A bill that would criminalize undercover footage of animal farms and slaughter facilities is on the floor of the State Senate, and has a good chance of being passed into law. Which means it would be up to only licensed law enforcement officials to discover abuses on local farms. Which means, frankly, that Miami-Dade farm animals-- and the people who want to know what they're eating-- are shit out of luck.
Nowhere like this county has the undercover footage of one activist made such an impact. Richard "Kudo" Couto's videos of illegal slaughter forced the mass-shuttering of the entire C-9 District after county officials and cops had ignored the area for years. And in November, butchers at a Hialeah farm were charged with felony animal abuse as a result of Couto filming hogs being bludgeoned with hammers and cows having their heads slowly sawed off.
The bill would make such civilian-recorded footage inadmissible to police investigations-- not to mention get Couto arrested. "It's a real back-track for the welfare of these animals," he says of the potential law. "People don't really know what's going on behind farm gates in this state unless they see video."
Republican Tampa Senator Jim Norman openly admits that he drafted the bill at the behest of an agriculture industry honcho: Wilton Simpson, a Pasco County egg farmer who produces 21 million eggs annually.

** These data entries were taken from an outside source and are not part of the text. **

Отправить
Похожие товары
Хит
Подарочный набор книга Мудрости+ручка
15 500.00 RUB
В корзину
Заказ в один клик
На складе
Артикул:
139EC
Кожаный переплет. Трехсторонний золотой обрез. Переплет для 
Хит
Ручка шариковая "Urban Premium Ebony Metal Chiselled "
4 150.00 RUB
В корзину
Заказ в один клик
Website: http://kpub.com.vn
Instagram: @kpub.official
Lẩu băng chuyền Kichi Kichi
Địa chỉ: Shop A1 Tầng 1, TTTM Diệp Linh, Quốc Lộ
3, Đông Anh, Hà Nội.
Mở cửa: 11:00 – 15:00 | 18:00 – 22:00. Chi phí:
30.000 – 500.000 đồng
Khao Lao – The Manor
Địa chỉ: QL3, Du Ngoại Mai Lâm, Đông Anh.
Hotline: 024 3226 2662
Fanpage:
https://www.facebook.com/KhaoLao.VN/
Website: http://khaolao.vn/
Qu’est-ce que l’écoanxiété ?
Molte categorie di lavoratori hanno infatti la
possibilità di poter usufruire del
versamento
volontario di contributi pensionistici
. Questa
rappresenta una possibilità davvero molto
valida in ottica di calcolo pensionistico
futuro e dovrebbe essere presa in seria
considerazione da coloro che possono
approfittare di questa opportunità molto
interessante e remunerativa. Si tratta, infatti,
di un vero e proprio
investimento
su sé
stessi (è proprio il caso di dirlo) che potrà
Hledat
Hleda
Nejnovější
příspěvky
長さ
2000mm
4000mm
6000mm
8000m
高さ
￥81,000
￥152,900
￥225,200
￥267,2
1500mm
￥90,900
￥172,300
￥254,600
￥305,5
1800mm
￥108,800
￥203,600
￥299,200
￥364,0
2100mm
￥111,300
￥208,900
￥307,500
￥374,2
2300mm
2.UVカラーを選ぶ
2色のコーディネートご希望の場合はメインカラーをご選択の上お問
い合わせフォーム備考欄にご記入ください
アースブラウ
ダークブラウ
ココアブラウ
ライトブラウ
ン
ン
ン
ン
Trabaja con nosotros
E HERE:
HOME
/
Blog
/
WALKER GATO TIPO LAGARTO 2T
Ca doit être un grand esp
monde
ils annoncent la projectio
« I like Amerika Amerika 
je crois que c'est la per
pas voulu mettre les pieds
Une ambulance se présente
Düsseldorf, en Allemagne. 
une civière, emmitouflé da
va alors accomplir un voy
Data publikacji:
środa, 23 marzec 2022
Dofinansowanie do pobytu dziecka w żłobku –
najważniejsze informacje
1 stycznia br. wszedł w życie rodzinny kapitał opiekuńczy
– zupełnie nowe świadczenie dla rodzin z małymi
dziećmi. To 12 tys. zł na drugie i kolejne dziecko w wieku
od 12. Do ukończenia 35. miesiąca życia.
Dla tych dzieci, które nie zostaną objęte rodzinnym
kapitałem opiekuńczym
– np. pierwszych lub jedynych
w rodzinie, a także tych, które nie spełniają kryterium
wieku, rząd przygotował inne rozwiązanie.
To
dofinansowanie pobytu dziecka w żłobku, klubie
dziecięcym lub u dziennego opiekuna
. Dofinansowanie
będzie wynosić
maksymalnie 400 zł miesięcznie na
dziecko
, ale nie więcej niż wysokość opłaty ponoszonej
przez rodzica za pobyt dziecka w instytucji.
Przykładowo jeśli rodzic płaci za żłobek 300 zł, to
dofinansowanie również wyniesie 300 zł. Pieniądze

Separately, Norman is currently the target of an ethics hearing concerning a $500,000 gift from a political benefactor his family used to buy an Arkansas vacation home.
This is Norman's second attempt at passing the bill, which was rejected last year for language that would have made photographing a farm a felony. The crime would now be a misdemeanor.
But even if the law passes, don't expect Couto to put away the hidden camera. "There's no way that I'm going to stop going into slaughterhouses and making footage," says the animal activist, "regardless of what the law states."